▶ **Prompt**
Below are records to be reproduced exactly and in full.

Source records:
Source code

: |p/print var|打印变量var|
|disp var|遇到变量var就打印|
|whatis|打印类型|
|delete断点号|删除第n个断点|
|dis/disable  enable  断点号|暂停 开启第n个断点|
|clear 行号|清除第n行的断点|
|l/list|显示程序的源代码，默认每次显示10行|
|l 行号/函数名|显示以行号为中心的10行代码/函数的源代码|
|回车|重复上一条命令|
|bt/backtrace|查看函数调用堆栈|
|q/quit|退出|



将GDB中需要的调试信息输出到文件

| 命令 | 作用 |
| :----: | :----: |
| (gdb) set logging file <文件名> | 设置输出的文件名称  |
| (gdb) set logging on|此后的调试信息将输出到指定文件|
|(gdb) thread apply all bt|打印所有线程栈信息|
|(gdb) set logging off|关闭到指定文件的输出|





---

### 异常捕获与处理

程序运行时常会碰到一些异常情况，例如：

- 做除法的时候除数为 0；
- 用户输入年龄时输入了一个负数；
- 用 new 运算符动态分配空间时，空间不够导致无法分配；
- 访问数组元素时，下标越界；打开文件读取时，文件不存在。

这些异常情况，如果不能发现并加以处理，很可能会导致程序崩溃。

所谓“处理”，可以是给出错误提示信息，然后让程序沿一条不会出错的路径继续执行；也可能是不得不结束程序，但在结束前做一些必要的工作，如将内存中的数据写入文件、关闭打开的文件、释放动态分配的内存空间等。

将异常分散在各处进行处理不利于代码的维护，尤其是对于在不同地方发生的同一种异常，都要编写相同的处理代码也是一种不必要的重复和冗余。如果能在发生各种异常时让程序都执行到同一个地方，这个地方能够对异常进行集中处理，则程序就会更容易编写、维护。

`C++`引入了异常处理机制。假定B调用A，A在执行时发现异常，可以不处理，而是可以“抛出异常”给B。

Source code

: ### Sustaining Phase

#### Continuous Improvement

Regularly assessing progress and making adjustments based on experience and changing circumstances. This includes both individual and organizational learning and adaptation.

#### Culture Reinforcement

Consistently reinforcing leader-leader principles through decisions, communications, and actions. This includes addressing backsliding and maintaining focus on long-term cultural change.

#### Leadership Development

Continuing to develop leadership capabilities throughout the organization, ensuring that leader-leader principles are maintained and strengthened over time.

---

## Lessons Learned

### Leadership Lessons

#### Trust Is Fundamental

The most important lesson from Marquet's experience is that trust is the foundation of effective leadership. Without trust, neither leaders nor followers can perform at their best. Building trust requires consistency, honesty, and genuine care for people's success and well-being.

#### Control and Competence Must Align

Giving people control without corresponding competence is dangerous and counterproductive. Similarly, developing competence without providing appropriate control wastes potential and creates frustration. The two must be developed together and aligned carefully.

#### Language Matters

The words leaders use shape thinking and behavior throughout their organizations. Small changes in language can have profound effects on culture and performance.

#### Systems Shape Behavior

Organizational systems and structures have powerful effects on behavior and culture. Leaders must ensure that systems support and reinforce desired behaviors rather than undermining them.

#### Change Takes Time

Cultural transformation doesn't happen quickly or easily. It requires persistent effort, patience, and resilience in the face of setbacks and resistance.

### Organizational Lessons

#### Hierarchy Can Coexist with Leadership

▶ **Solution to the problem**
Source code

: |p/print var|打印变量var|
|disp var|遇到变量var就打印|
|whatis|打印类型|
|delete断点号|删除第n个断点|
|dis/disable  enable  断点号|暂停 开启第n个断点|
|clear 行号|清除第n行的断点|
|l/list|显示程序的源代码，默认每次显示10行|
|l 行号/函数名|显示以行号为中心的10行代码/函数的源代码|
|回车|重复上一条命令|
|bt/backtrace|查看函数调用堆栈|
|q/quit|退出|



将GDB中需要的调试信息输出到文件

| 命令 | 作用 |
| :----: | :----: |
| (gdb) set logging file <文件名> | 设置输出的文件名称  |
| (gdb) set logging on|此后的调试信息将输出到指定文件|
|(gdb) thread apply all bt|打印所有线程栈信息|
|(gdb) set logging off|关闭到指定文件的输出|





---

### 异常捕获与处理

程序运行时常会碰到一些异常情况，例如：

- 做除法的时候除数为 0；
- 用户输入年龄时输入了一个负数；
- 用 new 运算符动态分配空间时，空间不够导致无法分配；
- 访问数组元素时，下标越界；打开文件读取时，文件不存在。

这些异常情况，如果不能发现并加以处理，很可能会导致程序崩溃。

所谓“处理”，可以是给出错误提示信息，然后让程序沿一条不会出错的路径继续执行；也可能是不得不结束程序，但在结束前做一些必要的工作，如将内存中的数据写入文件、关闭打开的文件、释放动态分配的内存空间等。

将异常分散在各处进行处理不利于代码的维护，尤其是对于在不同地方发生的同一种异常，都要编写相同的处理代码也是一种不必要的重复和冗余。如果能在发生各种异常时让程序都执行到同一个地方，这个地方能够对异常进行集中处理，则程序就会更容易编写、维护。

`C++`引入了异常处理机制。假定B调用A，A在执行时发现异常，可以不处理，而是可以“抛出异常”给B。

Source code

: ### Sustaining Phase

#### Continuous Improvement

Regularly assessing progress and making adjustments based on experience and changing circumstances. This includes both individual and organizational learning and adaptation.

#### Culture Reinforcement

Consistently reinforcing leader-leader principles through decisions, communications, and actions. This includes addressing backsliding and maintaining focus on long-term cultural change.

#### Leadership Development

Continuing to develop leadership capabilities throughout the organization, ensuring that leader-leader principles are maintained and strengthened over time.

---

## Lessons Learned

### Leadership Lessons

#### Trust Is Fundamental

The most important lesson from Marquet's experience is that trust is the foundation of effective leadership. Without trust, neither leaders nor followers can perform at their best. Building trust requires consistency, honesty, and genuine care for people's success and well-being.

#### Control and Competence Must Align

Giving people control without corresponding competence is dangerous and counterproductive. Similarly, developing competence without providing appropriate control wastes potential and creates frustration. The two must be developed together and aligned carefully.

#### Language Matters

The words leaders use shape thinking and behavior throughout their organizations. Small changes in language can have profound effects on culture and performance.

#### Systems Shape Behavior

Organizational systems and structures have powerful effects on behavior and culture. Leaders must ensure that systems support and reinforce desired behaviors rather than undermining them.

#### Change Takes Time

Cultural transformation doesn't happen quickly or easily. It requires persistent effort, patience, and resilience in the face of setbacks and resistance.

### Organizational Lessons

#### Hierarchy Can Coexist with Leadership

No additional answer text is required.